We studied 25 patients under 15 years of age with desmoid fibromatosis (DF). There were 15 boys and 10 girls; 13 were under seven years of age and 12 were above. Histologically, DF was identical to DF in adult patients, except for a higher mitotic rate in children's tumors. The tumors were located on the head and neck (8), upper (7) or lower (6) extremities, or the trunk (4). Patients with head and neck DF received preoperative adriamycin and 5-(dimethyltriazeno) imidazole-4-carboxamide or a combination of vincristine, actinomycin D, and cyclophosphamide. In seven patients, tumor reduction began to occur during chemotherapy, while in one patient, there was no response at all. Five patients underwent conservative resections of their residual tumors, and in two patients, all tumor disappeared necessitating no additional surgery. Follow-up in these patients indicates that 6 have no evidence of disease, 1 is alive with recurrent disease, and 1 is lost to follow-up. Surgery was the primary modality of treatment for the trunk and extremity lesions. Twelve patients had no evidence of disease from 2 months to 25 years and 5 months, two died from complications of chemotherapy, and three were lost to follow-up. Our experience agrees with that of other investigators that DF is best managed surgically. However, preoperative chemotherapy should be strongly considered for patients with tumors occurring in the head and neck areas.
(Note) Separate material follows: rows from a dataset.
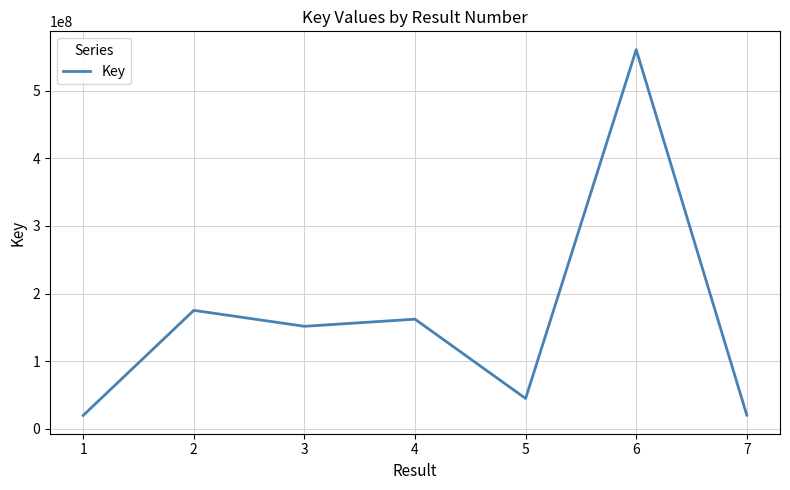

What is the maximum value shown in the chart?

560919796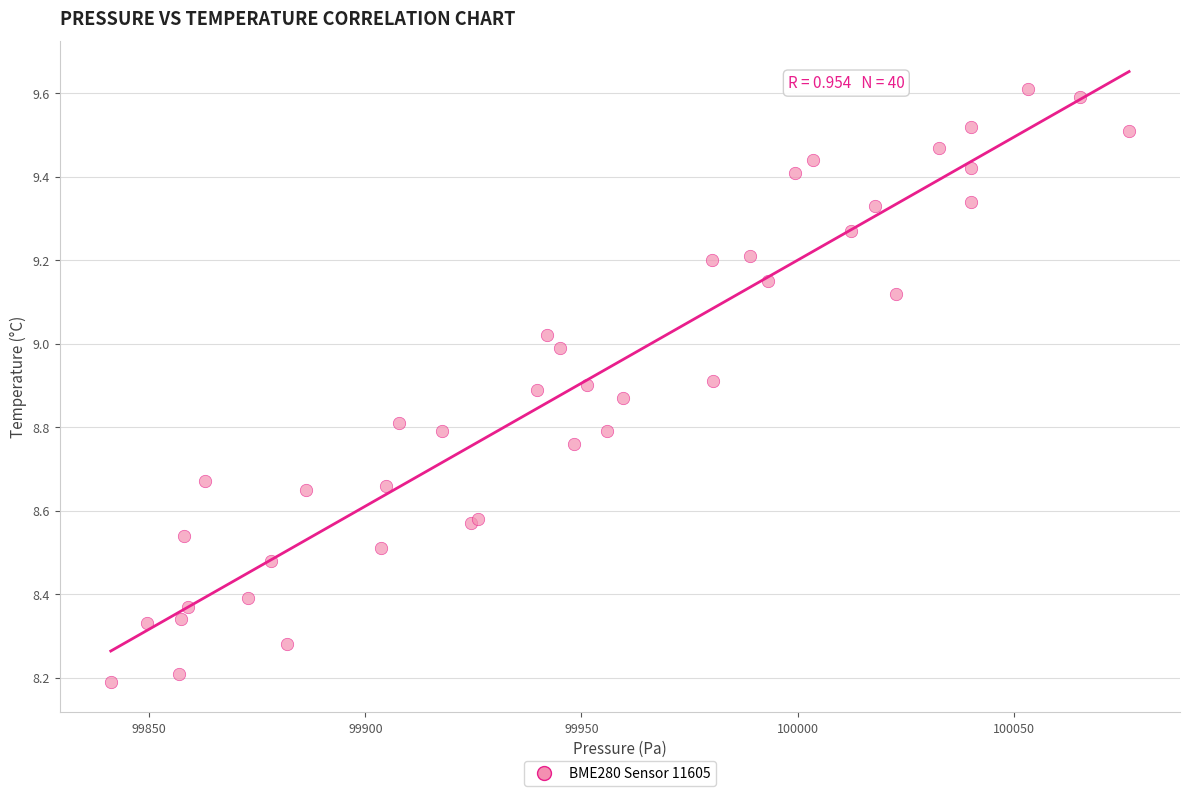

What Y value in the scatter plot is closest to 8?

8.2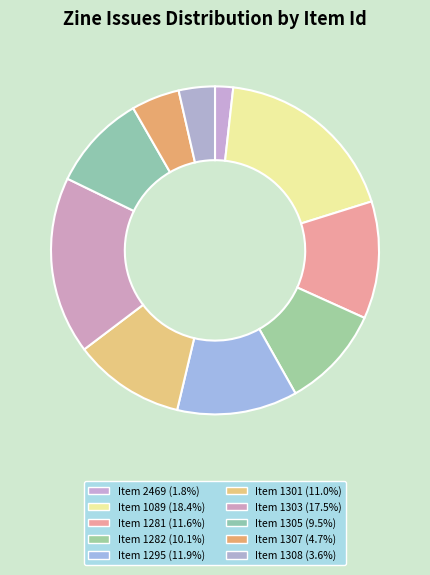

Which category has the biggest portion of the pie?

1089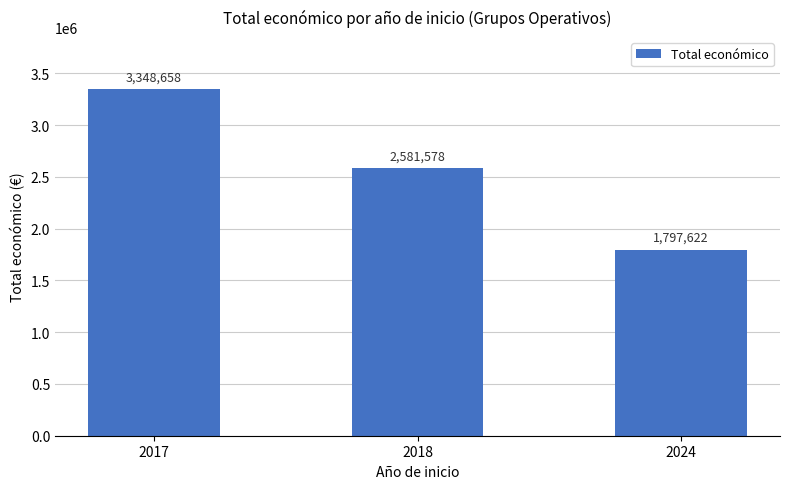

Which has a higher value, 2018 or 2024?

2018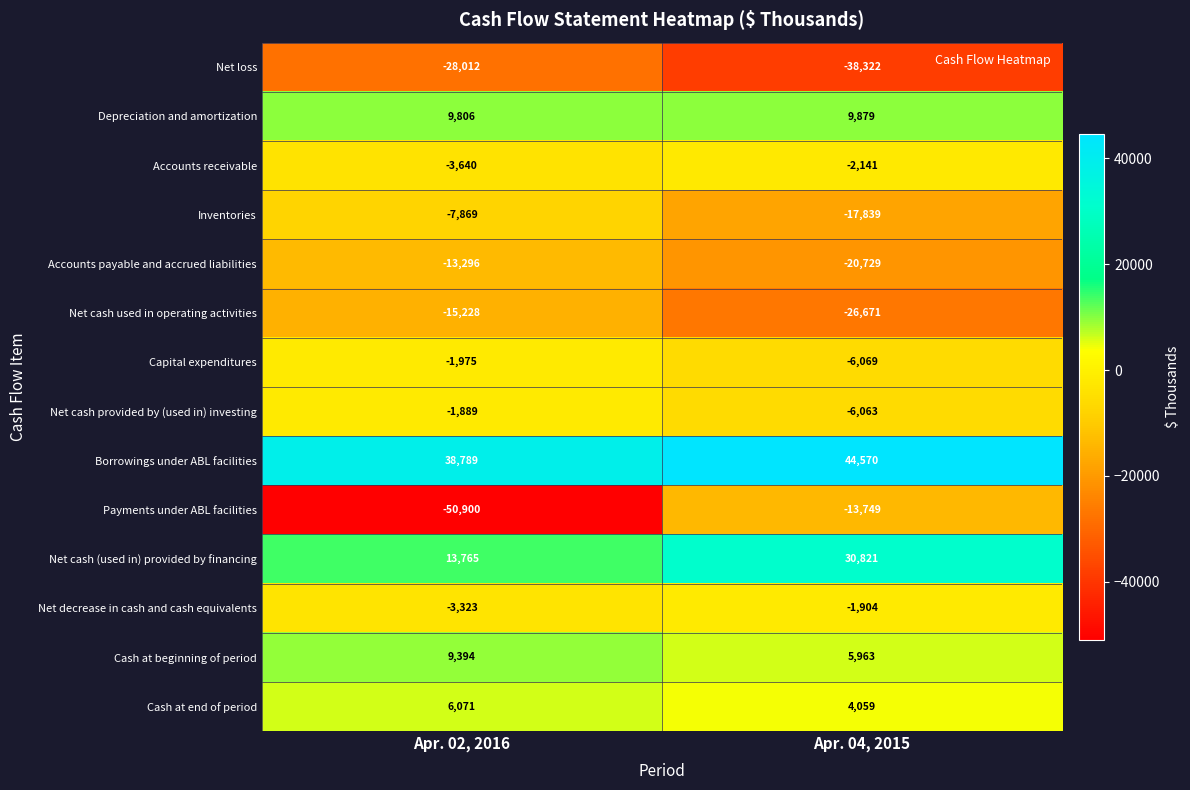

What is the sum of the Borrowings under ABL facilities values at Apr. 02, 2016 and Apr. 04, 2015?

83359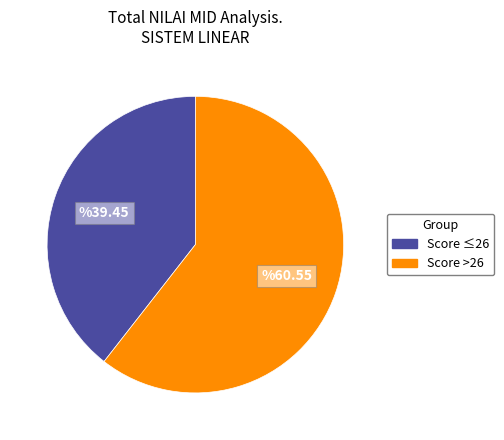

Does any single category account for the majority?

Yes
我们研究了25例15岁以下的韧带样纤维瘤病(DF)患者。其中有15名男孩和10名女孩;13名年龄在7岁以下,12名年龄在7岁以上。组织学上,DF与成年患者的DF相同,只是儿童肿瘤的有丝分裂率较高。肿瘤位于头颈部(8例)、上肢(7例)或下肢(6例)或躯干(4例)。头颈部DF患者接受术前阿霉素和5-(二甲基三氮烯)咪唑-4-甲酰胺治疗,或长春新碱、放线菌素D和环磷酰胺联合治疗。7例患者在化疗期间开始出现肿瘤缩小,而1例患者完全没有反应。5例患者对残留肿瘤进行了保守切除,2例患者所有肿瘤消失,无需进一步手术。对这些患者的随访表明,6例无疾病证据,1例患有复发性疾病仍存活,1例失访。手术是躯干和四肢病变的主要治疗方式。12例患者在2个月至25年零5个月期间无疾病证据,2例死于化疗并发症,3例失访。我们的经验与其他研究者一致,即DF最好通过手术治疗。然而,对于头颈部出现肿瘤的患者,应强烈考虑术前化疗。